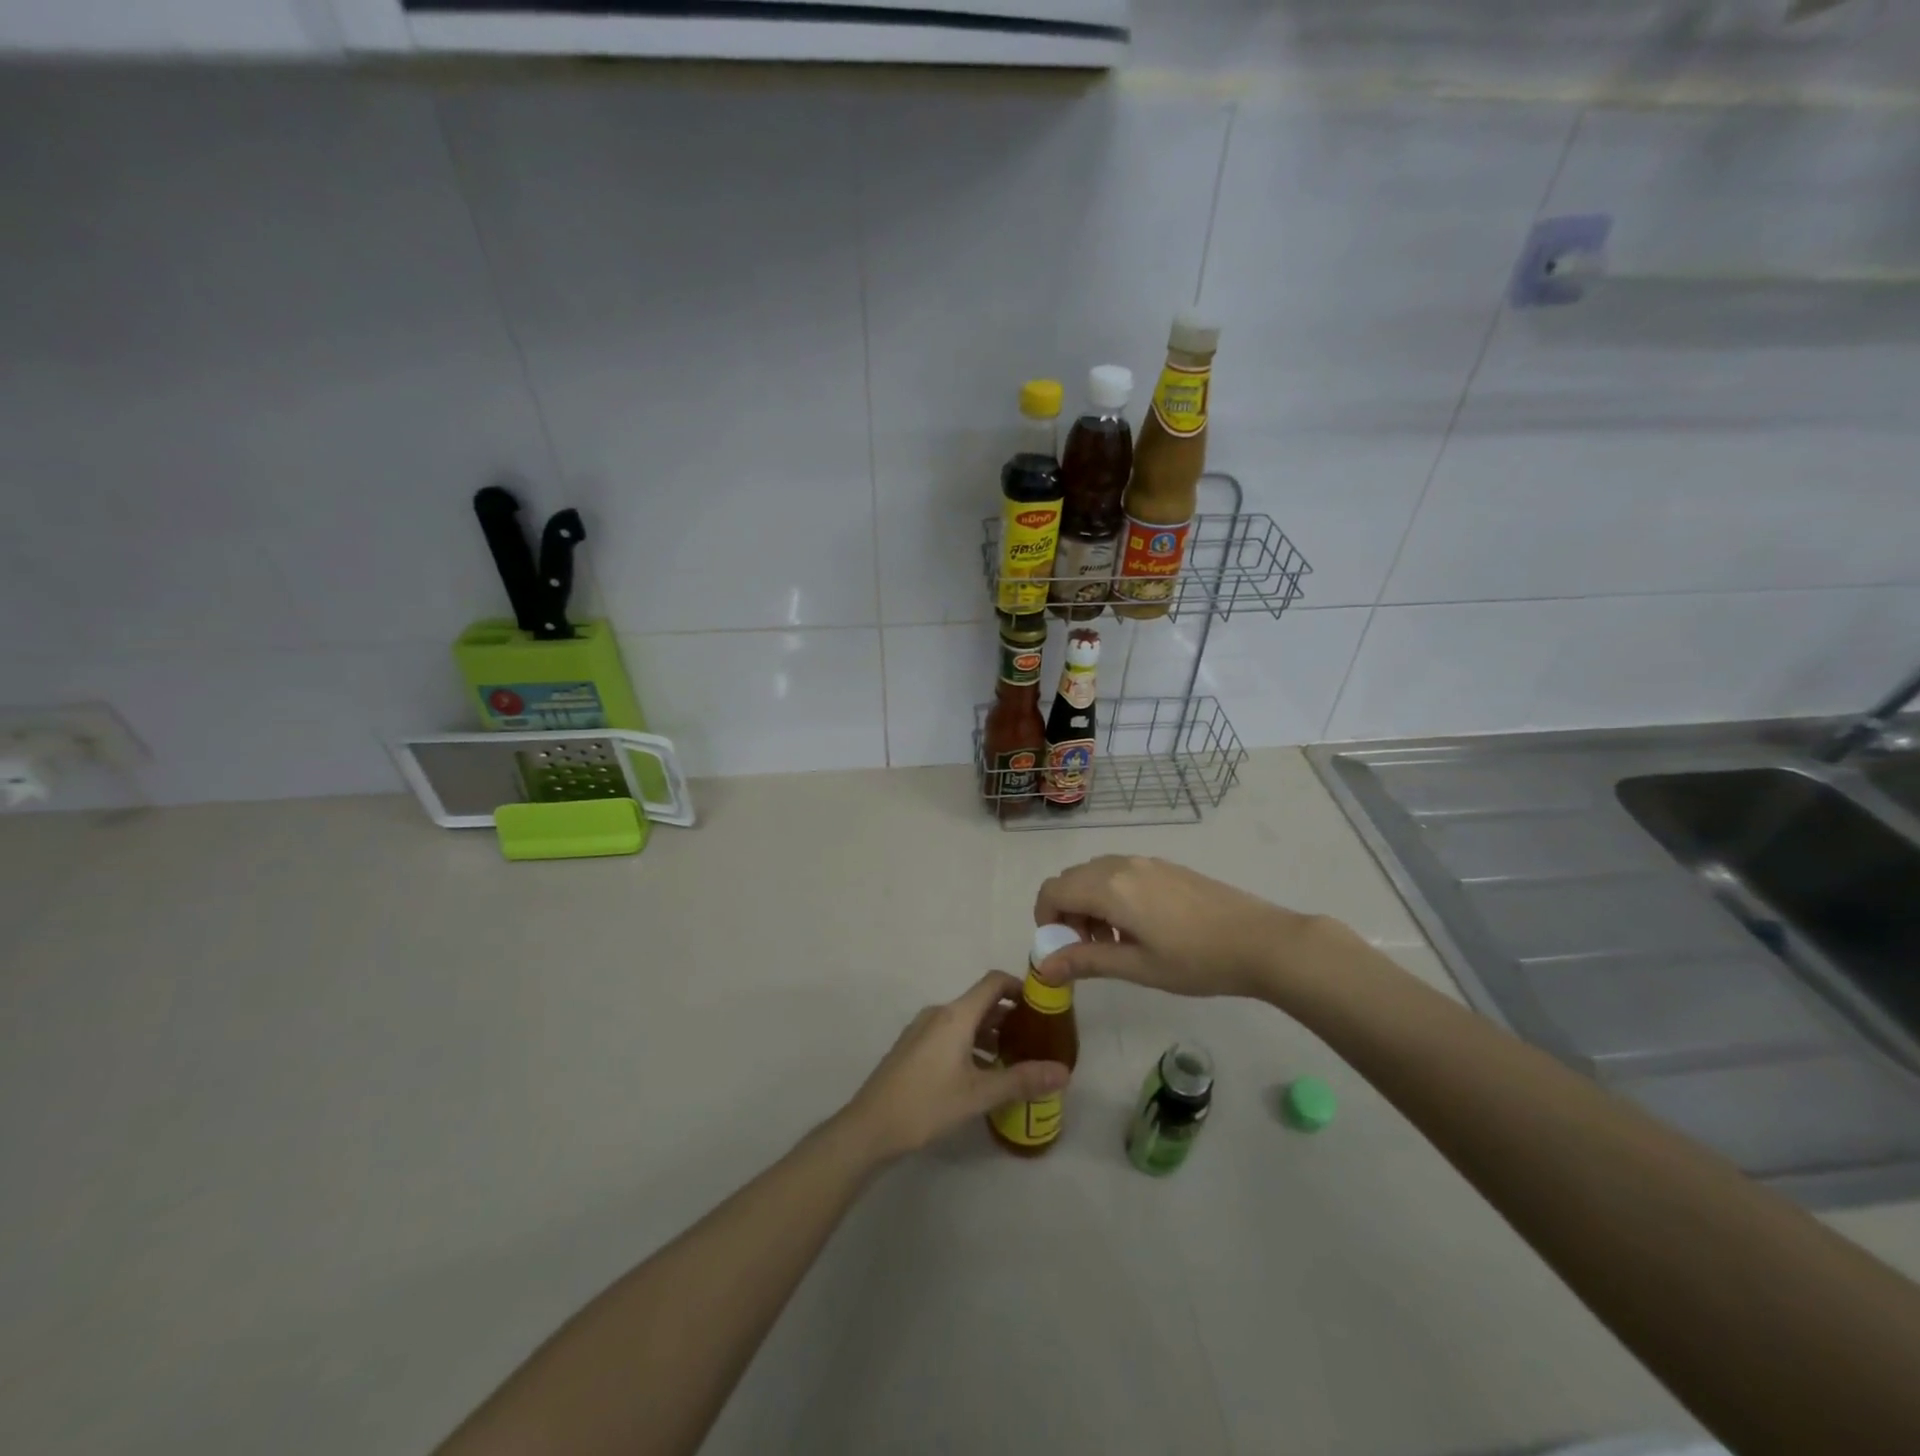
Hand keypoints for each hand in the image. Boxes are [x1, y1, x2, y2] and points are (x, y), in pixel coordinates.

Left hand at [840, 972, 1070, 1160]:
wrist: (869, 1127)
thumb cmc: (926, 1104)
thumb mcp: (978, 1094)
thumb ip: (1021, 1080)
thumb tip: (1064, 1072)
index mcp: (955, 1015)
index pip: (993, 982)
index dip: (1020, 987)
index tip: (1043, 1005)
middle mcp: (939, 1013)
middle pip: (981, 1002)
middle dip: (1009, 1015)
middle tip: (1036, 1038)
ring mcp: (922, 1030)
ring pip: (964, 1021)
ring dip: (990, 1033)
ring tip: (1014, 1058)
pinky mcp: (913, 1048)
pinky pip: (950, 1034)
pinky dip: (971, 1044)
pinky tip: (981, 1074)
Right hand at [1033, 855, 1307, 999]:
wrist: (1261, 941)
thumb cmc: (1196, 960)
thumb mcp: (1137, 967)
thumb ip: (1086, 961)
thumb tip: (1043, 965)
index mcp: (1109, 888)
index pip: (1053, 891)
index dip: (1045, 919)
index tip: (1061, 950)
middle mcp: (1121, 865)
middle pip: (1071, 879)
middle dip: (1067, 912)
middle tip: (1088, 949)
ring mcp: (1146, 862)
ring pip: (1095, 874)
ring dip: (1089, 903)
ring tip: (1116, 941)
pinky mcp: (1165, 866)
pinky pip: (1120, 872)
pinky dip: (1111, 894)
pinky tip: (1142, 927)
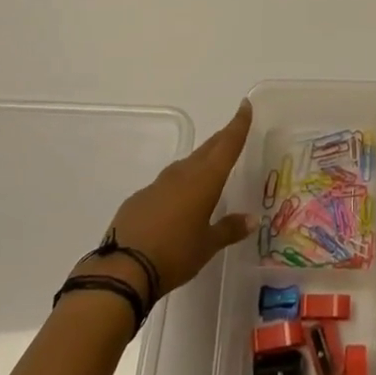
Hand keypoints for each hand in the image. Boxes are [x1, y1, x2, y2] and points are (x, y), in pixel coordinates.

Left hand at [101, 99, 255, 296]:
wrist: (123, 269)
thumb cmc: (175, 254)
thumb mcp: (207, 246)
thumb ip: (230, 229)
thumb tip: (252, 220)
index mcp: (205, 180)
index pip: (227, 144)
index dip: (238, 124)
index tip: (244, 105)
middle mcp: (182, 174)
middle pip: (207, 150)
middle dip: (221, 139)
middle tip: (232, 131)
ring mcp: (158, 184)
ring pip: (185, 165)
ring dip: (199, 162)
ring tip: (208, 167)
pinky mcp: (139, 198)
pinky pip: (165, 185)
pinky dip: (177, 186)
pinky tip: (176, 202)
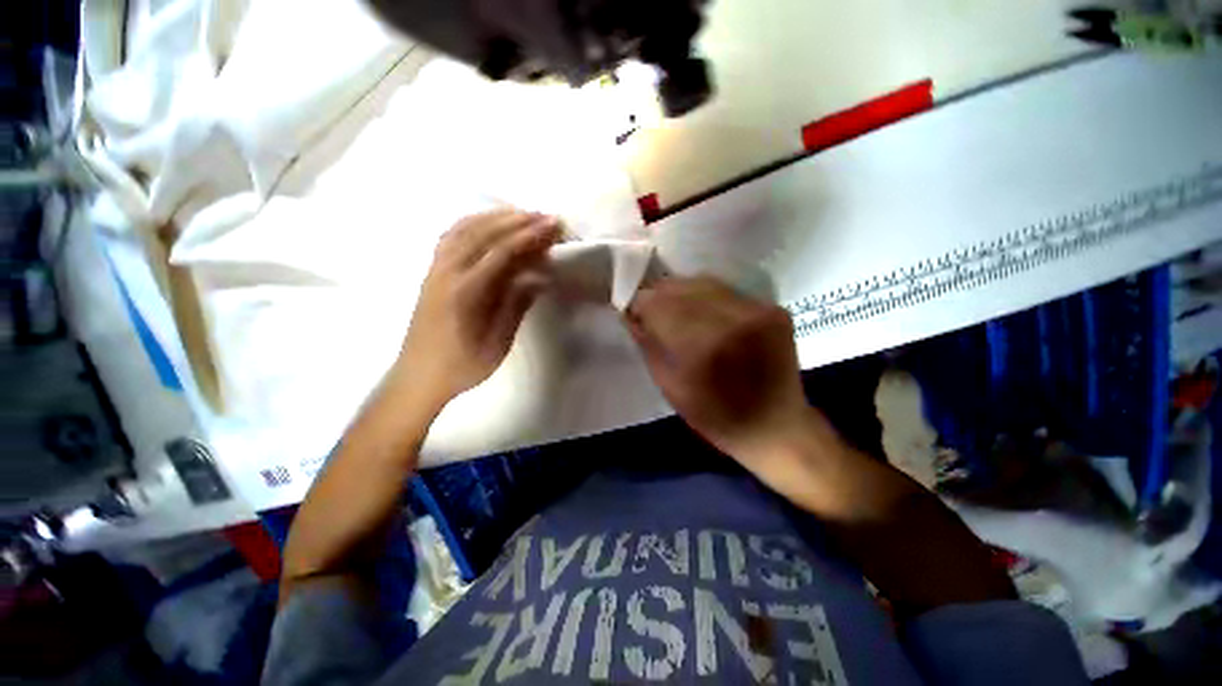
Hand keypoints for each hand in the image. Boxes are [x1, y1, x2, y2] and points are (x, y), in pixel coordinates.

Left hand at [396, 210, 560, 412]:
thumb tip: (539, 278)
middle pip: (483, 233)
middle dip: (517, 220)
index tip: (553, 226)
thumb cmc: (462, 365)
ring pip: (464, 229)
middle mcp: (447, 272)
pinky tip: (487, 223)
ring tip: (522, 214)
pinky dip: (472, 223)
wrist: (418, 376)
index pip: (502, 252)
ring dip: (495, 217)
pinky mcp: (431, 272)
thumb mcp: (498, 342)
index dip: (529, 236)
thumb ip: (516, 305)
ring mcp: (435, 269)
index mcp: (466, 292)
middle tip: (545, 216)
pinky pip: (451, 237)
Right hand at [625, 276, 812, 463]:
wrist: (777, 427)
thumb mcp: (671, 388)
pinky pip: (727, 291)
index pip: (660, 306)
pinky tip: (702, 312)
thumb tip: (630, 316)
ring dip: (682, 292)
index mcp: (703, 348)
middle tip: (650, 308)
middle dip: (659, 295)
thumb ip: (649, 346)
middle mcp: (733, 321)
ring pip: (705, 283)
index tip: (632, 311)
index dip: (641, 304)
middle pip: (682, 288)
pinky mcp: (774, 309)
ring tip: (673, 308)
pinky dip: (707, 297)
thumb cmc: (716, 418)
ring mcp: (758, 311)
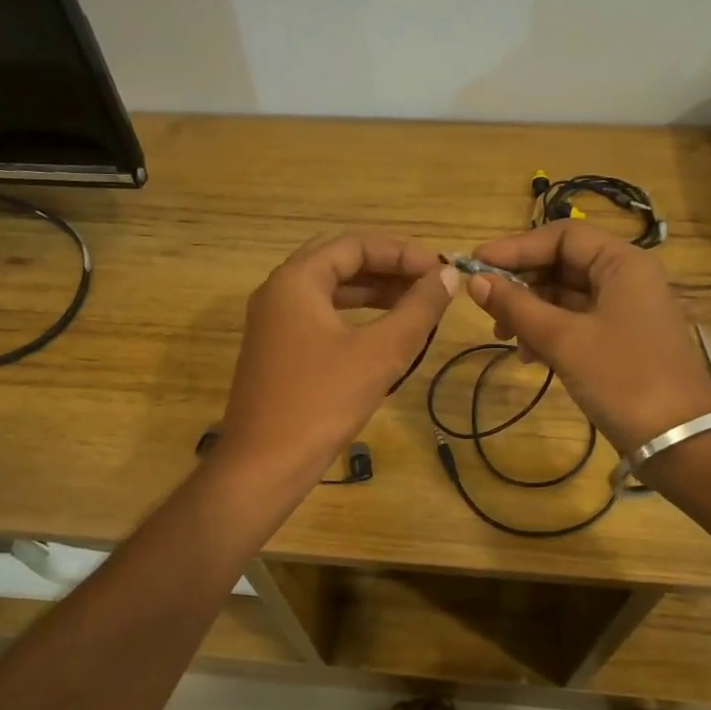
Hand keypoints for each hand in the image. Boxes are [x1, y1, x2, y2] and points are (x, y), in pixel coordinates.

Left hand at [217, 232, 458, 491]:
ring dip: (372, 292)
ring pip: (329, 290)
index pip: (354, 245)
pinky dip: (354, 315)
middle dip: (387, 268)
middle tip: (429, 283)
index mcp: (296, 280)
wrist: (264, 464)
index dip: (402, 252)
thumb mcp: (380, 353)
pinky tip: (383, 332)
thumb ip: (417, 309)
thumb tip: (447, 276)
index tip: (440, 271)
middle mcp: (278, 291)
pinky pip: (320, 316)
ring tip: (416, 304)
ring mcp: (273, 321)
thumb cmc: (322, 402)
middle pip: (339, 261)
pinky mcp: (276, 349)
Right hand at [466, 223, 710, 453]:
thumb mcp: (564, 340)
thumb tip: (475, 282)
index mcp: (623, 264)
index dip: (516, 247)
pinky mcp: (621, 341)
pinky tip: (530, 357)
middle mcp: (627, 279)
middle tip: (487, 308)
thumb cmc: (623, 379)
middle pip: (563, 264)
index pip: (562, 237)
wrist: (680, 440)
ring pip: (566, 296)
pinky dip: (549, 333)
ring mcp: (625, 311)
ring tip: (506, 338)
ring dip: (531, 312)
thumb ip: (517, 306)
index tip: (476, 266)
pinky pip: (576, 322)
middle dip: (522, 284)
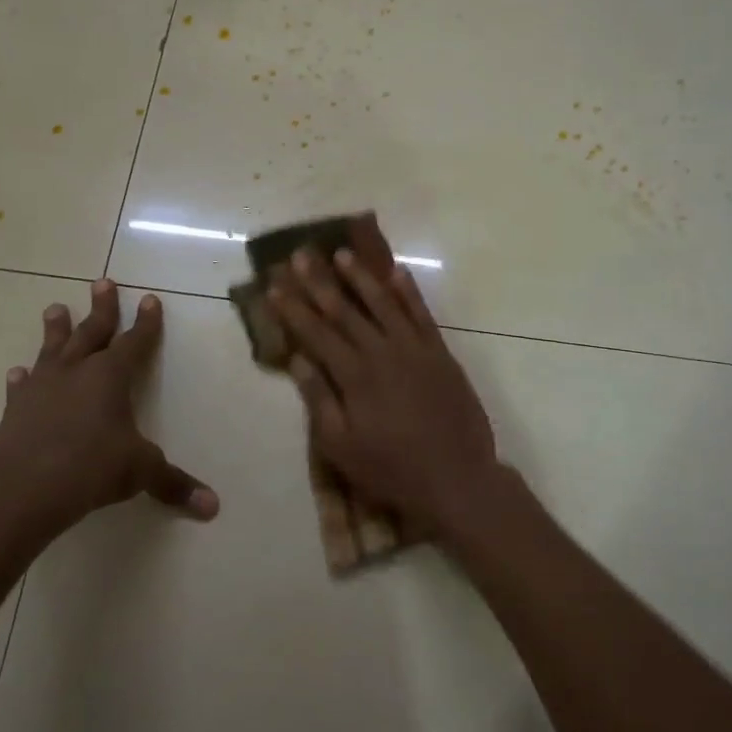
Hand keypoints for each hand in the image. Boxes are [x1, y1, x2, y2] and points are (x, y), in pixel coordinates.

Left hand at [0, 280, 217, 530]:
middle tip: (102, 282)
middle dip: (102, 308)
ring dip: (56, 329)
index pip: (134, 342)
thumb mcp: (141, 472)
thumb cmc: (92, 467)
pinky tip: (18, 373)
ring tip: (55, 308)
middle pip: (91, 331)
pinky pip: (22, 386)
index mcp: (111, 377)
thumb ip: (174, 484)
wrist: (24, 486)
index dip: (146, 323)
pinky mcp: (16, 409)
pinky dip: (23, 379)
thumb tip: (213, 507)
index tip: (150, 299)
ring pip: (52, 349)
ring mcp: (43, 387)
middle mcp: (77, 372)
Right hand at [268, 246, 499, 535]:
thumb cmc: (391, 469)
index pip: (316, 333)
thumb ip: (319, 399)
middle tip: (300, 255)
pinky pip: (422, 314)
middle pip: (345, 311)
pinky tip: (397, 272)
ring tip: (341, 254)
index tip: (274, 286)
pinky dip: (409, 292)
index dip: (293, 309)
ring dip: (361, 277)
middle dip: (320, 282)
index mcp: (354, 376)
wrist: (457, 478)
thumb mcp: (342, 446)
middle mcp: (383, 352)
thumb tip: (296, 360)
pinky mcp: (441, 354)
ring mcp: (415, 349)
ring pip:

EXERCISE PROMPT
What is needed is an exact copy of every entry, with the pictures removed.

SOLUTION FOR THIS EXERCISE
Hand keypoints for each hand in the image. Boxes are [x1, y1, x2, y2] and points are (x, y), in pixel coordinates.

Left hand at [840, 972, 1070, 1160]:
wrist: (869, 1127)
thumb cmc: (926, 1104)
thumb mcp: (978, 1094)
thumb ip: (1021, 1080)
thumb tip: (1064, 1072)
index mcp: (955, 1015)
index pip: (993, 982)
index dip: (1020, 987)
index tip: (1043, 1005)
middle mcp: (939, 1013)
middle pip: (981, 1002)
middle dip: (1009, 1015)
middle tip: (1036, 1038)
ring mcp: (922, 1030)
ring pip: (964, 1021)
ring dip: (990, 1033)
ring tip: (1014, 1058)
pinky mcp: (913, 1048)
pinky pip: (950, 1034)
pinky dip: (971, 1044)
pinky tip: (981, 1074)
Right hand at [1033, 855, 1307, 999]:
wrist: (1261, 941)
thumb cmc: (1196, 960)
thumb mcp: (1137, 967)
thumb ip: (1086, 961)
thumb tip: (1043, 965)
index mcp: (1109, 888)
index pip: (1053, 891)
index dip: (1045, 919)
index tip: (1061, 950)
middle mcp: (1121, 865)
middle pip: (1071, 879)
middle dip: (1067, 912)
middle tip: (1088, 949)
ring mcp: (1146, 862)
ring pip: (1095, 874)
ring dip: (1089, 903)
ring tip: (1116, 941)
pinky mcp: (1165, 866)
pinky pip: (1120, 872)
pinky dip: (1111, 894)
pinky tip: (1142, 927)
Hand keypoints for each hand in the image. Boxes are [x1, y1, x2, y2] and points are (x, y), in pixel coordinates.

Left hand at [101, 99, 255, 296]:
wrist: (123, 269)
thumb cmc: (175, 254)
thumb mcp: (207, 246)
thumb ip: (230, 229)
thumb tip: (252, 220)
index mcp: (205, 180)
index pip: (227, 144)
index dip: (238, 124)
index tip: (244, 105)
middle mcp: (182, 174)
middle pip: (207, 150)
middle dip: (221, 139)
middle tip: (232, 131)
ring mcp: (158, 184)
ring pip: (185, 165)
ring dip: (199, 162)
ring tip: (208, 167)
pinky mcp: (139, 198)
pinky pip: (165, 185)
pinky dip: (177, 186)
pinky tip: (176, 202)
Hand keypoints for each hand in the image. Boxes are [x1, y1, x2, y2] and points are (x, y), in pixel coordinates.

Left hand at [396, 210, 560, 412]:
thumb tip: (539, 278)
middle pip: (483, 233)
middle dip: (517, 220)
index tip: (553, 226)
thumb cmc: (462, 365)
ring pip: (464, 229)
middle mcp: (447, 272)
pinky tip: (487, 223)
ring tip: (522, 214)
pinky dip: (472, 223)
wrist: (418, 376)
index pip: (502, 252)
ring dip: (495, 217)
pinky mcp: (431, 272)
thumb mcp: (498, 342)
index dip: (529, 236)
thumb ip: (516, 305)
ring mcp: (435, 269)
index mcp: (466, 292)
middle tip: (545, 216)
pinky pip: (451, 237)
Right hand at [625, 276, 812, 463]:
wrist: (777, 427)
thumb mcp: (671, 388)
pinky pip: (727, 291)
index pip: (660, 306)
pinky tip: (702, 312)
thumb tip: (630, 316)
ring dip: (682, 292)
index mcp: (703, 348)
middle tip: (650, 308)
middle dip: (659, 295)
thumb ip: (649, 346)
middle mcp: (733, 321)
ring pip: (705, 283)
index tip: (632, 311)
index dip: (641, 304)
middle pip: (682, 288)
pinky mcp: (774, 309)
ring tip: (673, 308)
pinky dip: (707, 297)
thumb cmc: (716, 418)
ring mcp: (758, 311)
Hand keypoints for each hand in the image. Boxes are [x1, y1, x2, y2] and points are (x, y), in pixel coordinates.

Left hand at [217, 232, 458, 491]:
ring dip: (372, 292)
ring pip: (329, 290)
index pip: (354, 245)
pinky dip: (354, 315)
middle dip: (387, 268)
middle tip: (429, 283)
index mcp: (296, 280)
wrist: (264, 464)
index dip: (402, 252)
thumb mcp: (380, 353)
pinky tip: (383, 332)
thumb ip: (417, 309)
thumb tip: (447, 276)
index tip: (440, 271)
middle mcp: (278, 291)
pinky pip: (320, 316)
ring tip: (416, 304)
ring mcp: (273, 321)
thumb cmc: (322, 402)
middle pip: (339, 261)
pinky mcp: (276, 349)
Right hand at [466, 223, 710, 453]:
thumb mcp: (564, 340)
thumb tip: (475, 282)
index mcp: (623, 264)
index dip: (516, 247)
pinky mcp: (621, 341)
pinky tip: (530, 357)
middle mcp: (627, 279)
middle tip: (487, 308)
thumb cmc: (623, 379)
middle pip: (563, 264)
index pip: (562, 237)
wrist: (680, 440)
ring pip: (566, 296)
pinky dip: (549, 333)
ring mcp: (625, 311)
ring tip: (506, 338)
ring dip: (531, 312)
thumb ip: (517, 306)
index tip: (476, 266)
pinky pip: (576, 322)
middle dip: (522, 284)
Hand keypoints for each hand in the image. Boxes are [x1, y1, x2, y2] and points are (x, y), in pixel coordinates.

Left hand at [0, 280, 217, 530]:
middle tip: (102, 282)
middle dip: (102, 308)
ring dip: (56, 329)
index pip: (134, 342)
thumb mcp: (141, 472)
thumb cmc: (92, 467)
pinky tip: (18, 373)
ring tip: (55, 308)
middle pip: (91, 331)
pinky pip: (22, 386)
index mcp: (111, 377)
thumb ip: (174, 484)
wrist: (24, 486)
index dip: (146, 323)
pinky mcp: (16, 409)
pinky dip: (23, 379)
thumb tip: (213, 507)
index tip: (150, 299)
ring pip: (52, 349)
ring mcp: (43, 387)
middle mcp: (77, 372)
Right hand at [268, 246, 499, 535]:
thumb cmc: (391, 469)
index pip: (316, 333)
thumb ip: (319, 399)
middle tip: (300, 255)
pinky pip: (422, 314)
middle pip: (345, 311)
pinky tip: (397, 272)
ring tip: (341, 254)
index tip: (274, 286)
pinky dip: (409, 292)
index dip: (293, 309)
ring dip: (361, 277)
middle dip: (320, 282)
index mcp: (354, 376)
wrist: (457, 478)
thumb mcp: (342, 446)
middle mcp: (383, 352)
thumb tip: (296, 360)
pinky mcp: (441, 354)
ring mcp: (415, 349)
ring pip:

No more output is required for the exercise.